Cultural Festivals, Racial Healing, and Divided Loyalties in Cold War British Guiana, c. 195764

Sunday, January 6, 2019: 11:00 AM
Salon 7 (Palmer House Hilton)
Ramaesh J. Bhagirat-Rivera, Boston College
This paper examines the use of state-sponsored cultural festivals as a tool for racial reconciliation in Cold War British Guiana. By the mid-1960s, British Guiana seemed to be on the brink of racial war. The emerging nation became a hotbed of British and American Cold War interventionism due to the socialist orientation of both of its major political parties. Despite their espoused socialism, both parties represented specific racial groups – Cheddi Jagan’s People’s Progressive Party represented the slight majority of South-Asian-descended Guianese, and Forbes Burnham’s People’s National Congress represented the slight minority of African-descended Guianese. While scholarship has focused on Cold War interventionism and the racial violence it engendered, this paper instead focuses on how these global Cold War politics shaped the process of Guianese nation-building in response to the racial tensions that ensued.

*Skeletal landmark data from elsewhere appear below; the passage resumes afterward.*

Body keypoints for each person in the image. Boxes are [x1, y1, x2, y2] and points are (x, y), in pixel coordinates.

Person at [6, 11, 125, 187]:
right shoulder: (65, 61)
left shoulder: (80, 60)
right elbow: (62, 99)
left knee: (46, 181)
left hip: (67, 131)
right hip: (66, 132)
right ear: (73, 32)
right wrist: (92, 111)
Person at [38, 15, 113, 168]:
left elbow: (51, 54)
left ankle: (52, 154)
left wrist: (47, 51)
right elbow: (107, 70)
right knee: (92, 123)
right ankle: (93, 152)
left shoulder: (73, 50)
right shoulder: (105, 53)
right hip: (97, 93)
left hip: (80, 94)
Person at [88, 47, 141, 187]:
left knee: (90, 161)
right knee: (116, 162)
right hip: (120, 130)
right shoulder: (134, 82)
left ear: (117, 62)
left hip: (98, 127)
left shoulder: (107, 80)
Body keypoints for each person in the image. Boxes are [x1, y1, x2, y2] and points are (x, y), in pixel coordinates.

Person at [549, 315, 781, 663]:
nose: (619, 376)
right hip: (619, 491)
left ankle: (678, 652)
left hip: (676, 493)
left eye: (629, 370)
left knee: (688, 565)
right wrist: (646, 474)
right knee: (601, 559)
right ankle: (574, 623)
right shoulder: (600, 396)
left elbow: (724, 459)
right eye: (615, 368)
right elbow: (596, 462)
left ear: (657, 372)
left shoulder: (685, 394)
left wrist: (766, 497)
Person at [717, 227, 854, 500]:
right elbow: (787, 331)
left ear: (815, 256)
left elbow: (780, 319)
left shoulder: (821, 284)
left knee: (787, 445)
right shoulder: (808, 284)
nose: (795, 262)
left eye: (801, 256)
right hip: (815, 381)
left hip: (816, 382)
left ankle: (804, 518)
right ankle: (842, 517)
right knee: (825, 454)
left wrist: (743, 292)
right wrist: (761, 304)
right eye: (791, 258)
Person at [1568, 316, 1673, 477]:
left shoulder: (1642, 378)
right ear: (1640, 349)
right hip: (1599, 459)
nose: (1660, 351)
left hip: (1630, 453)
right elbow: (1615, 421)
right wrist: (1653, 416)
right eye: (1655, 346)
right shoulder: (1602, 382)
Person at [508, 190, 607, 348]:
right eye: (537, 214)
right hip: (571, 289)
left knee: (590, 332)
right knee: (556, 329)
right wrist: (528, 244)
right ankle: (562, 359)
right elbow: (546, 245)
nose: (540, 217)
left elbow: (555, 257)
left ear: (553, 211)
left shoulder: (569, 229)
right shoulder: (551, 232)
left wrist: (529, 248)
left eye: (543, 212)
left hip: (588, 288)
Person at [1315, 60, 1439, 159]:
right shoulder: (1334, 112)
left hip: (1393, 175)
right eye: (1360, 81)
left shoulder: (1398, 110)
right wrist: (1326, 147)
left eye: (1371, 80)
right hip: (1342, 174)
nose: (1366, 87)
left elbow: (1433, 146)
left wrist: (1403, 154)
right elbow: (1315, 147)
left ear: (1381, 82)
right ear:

Within this context of heightened tension, everyone from political leaders to cultural activists envisioned the festivity of performative culture as the means to end racialized violence. In particular, British Guiana Festival Week became the main state-sponsored cultural festival that aspired to be racially inclusive, instill pride and loyalty to the emerging nation, and forge cross-racial unity. These cultural spaces were mobilized in attempts at racial amelioration during tense times, reconciliation after particularly explosive times of racial violence, and as preemptive measures to prevent future tensions. While on the surface these festivals perpetuated the rhetoric and ideals of national inclusion, the practice of nation-building reinforced the bonds of racialized patronage between political leaders and their constituents while exacerbating racial divisions on-the-ground. Racialized participation in nationalist festivals largely reflected partisan loyalty, thus naturalizing and reinforcing racial separation within the national sphere. State policies that were originally intended to unify the nation became sources of disunity.